"Finally, Nissen urged caution and common sense, pointing out that a "fall in hormone levels in both men and women is a normal part of aging; it is not necessarily a disease. Making it into a disease may end up causing more harm than good."
This may be so, but at 42 when my T level should be around 500-600 Ng/dl, and the reality is that it's at 198 Ng/dl; this is not normal.
I did not see any mention of "normalized" T levels for their age after therapy. Their TRT could have been ineffective or their levels could have been higher than the normal range, thus putting them at higher risk of coronary artery disease, myocardial infarction, and cerebrovascular accident.
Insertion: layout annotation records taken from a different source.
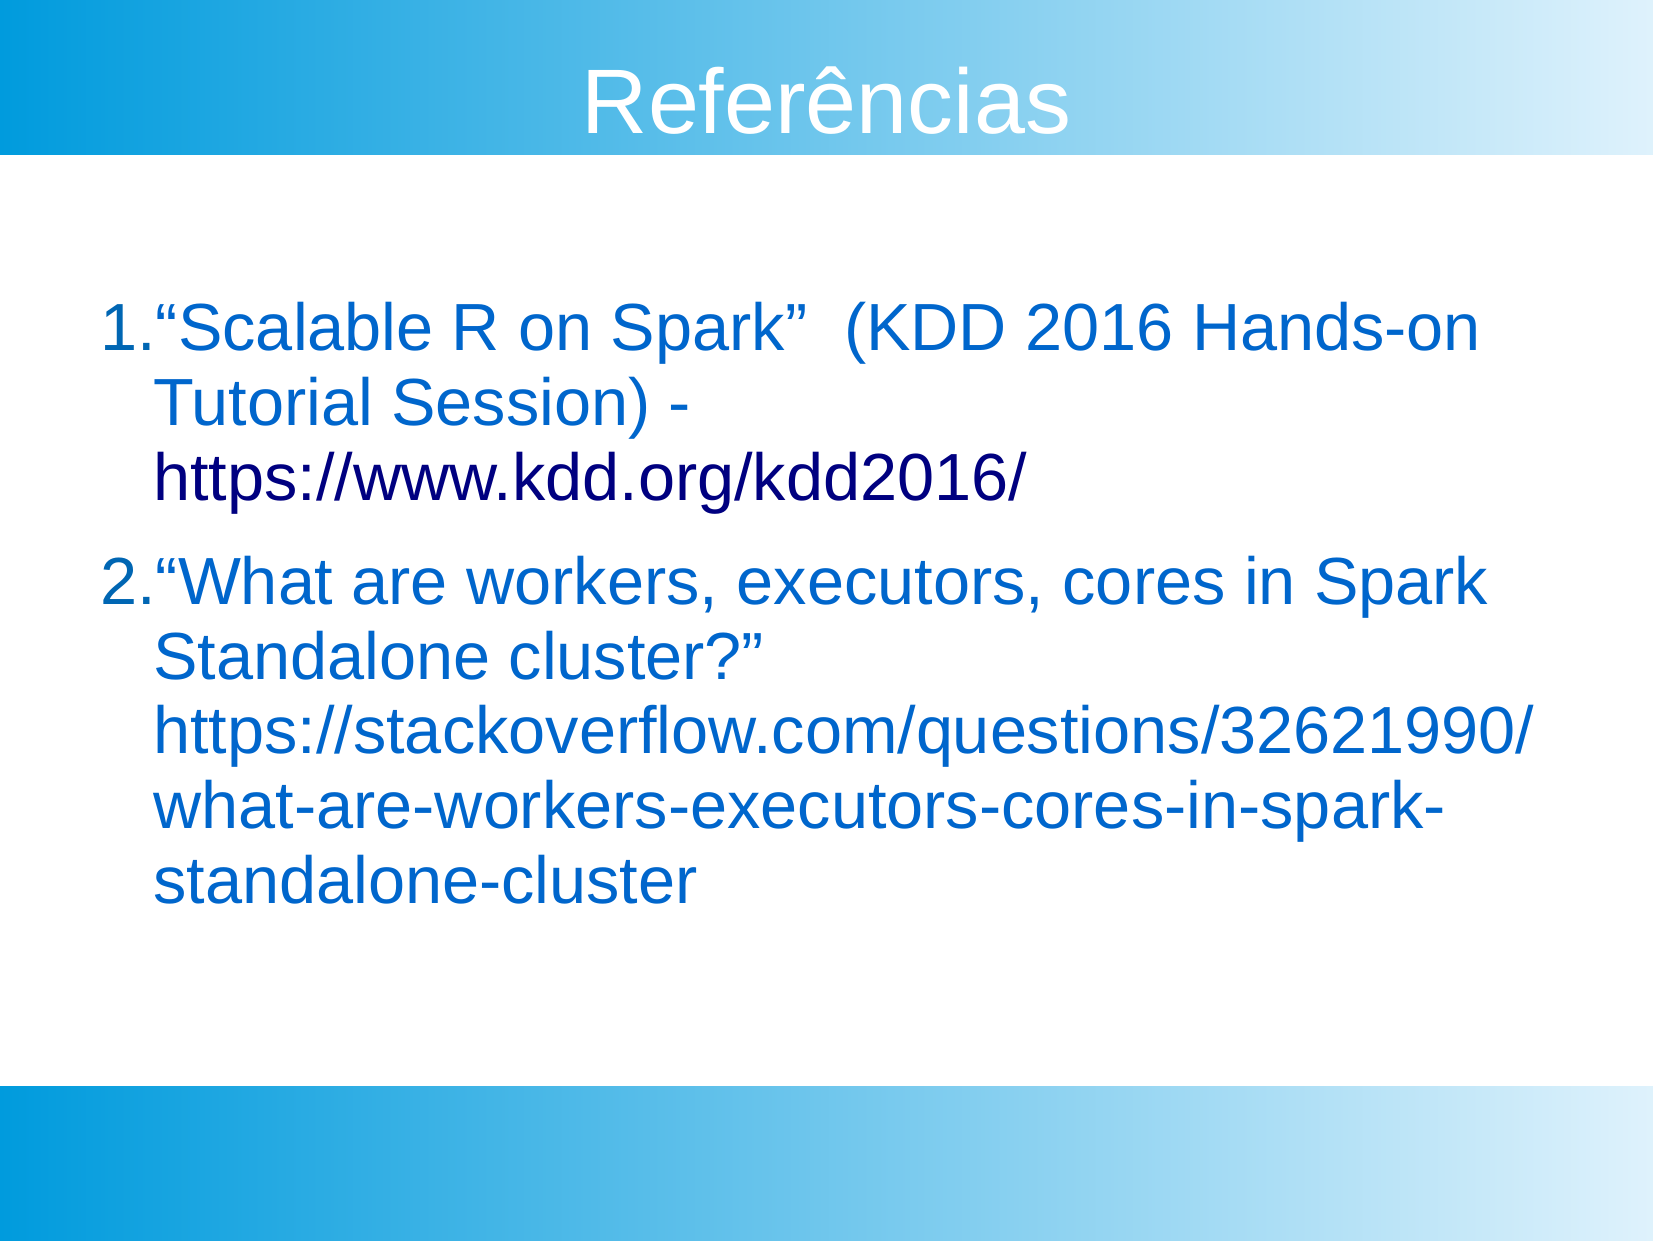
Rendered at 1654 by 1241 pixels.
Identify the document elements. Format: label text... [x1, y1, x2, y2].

list “Scalable R on Spark” (KDD 2016 Hands-on Tutorial Session) - https://www.kdd.org/kdd2016/ “What are workers, executors, cores in Spark Standalone cluster?” https://stackoverflow.com/questions/32621990/what-are-workers-executors-cores-in-spark-standalone-cluster [82, 290, 1571, 1010]
title Referências [82, 49, 1571, 155]
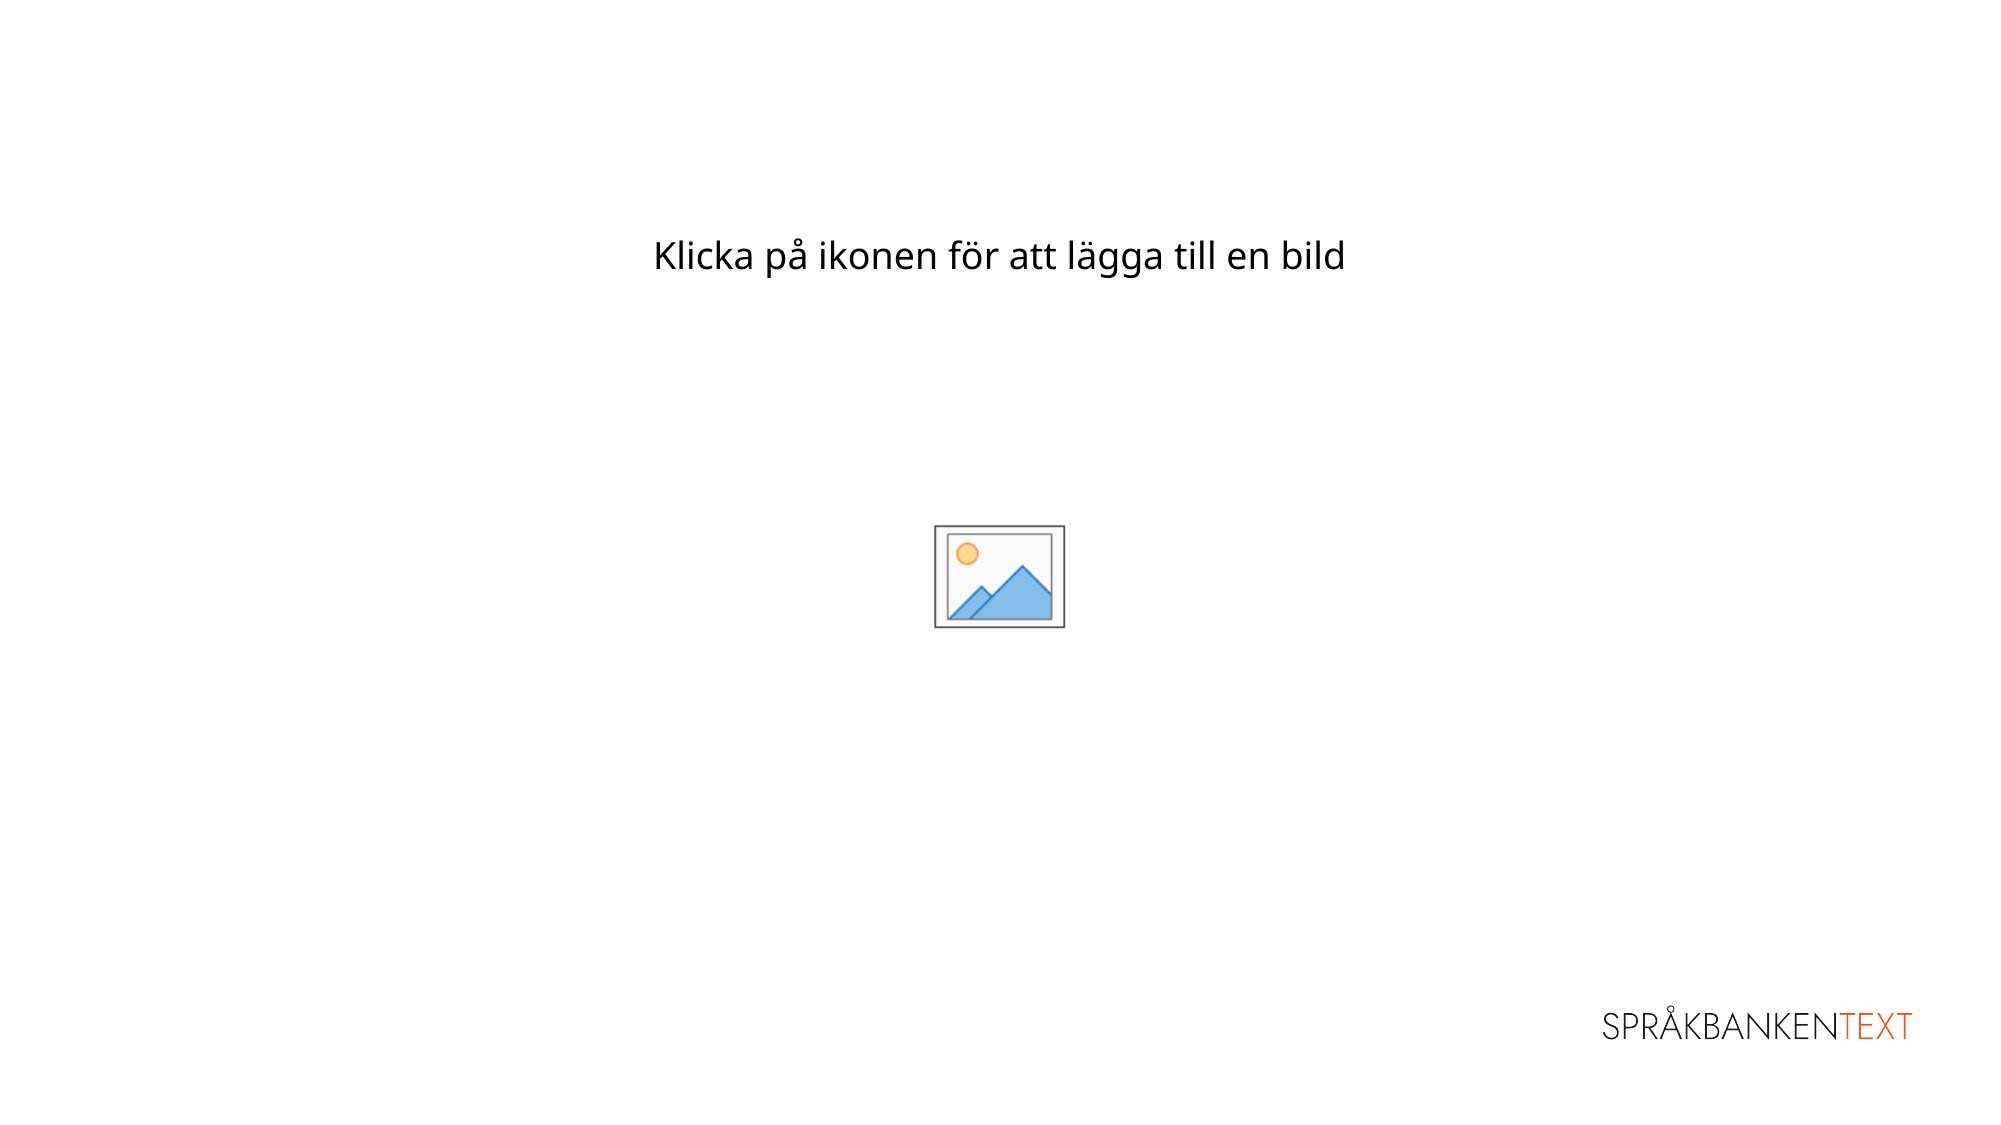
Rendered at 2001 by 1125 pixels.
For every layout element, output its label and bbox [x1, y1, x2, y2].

Other studies have shown low T levels put men at greater risk for heart disease / heart attack.
In my opinion, genetics and obesity play a greater role in predicting cardiac disease.
I've seen young, fairly fit men (40-50) who have terrible heart problems due to bad family history of heart disease. I've also known of 40-50 year old distance runners who are extremely cardiovascularly fit drop dead of myocardial infarction. If TRT gives me more energy to do cardio and lift weights, and I can keep losing weight, I think I'm at lower risk of cardiac disease, diabetes, or stroke.
The one problem that does seem related to TRT is prostate cancer, which even then, is statistically low incidence.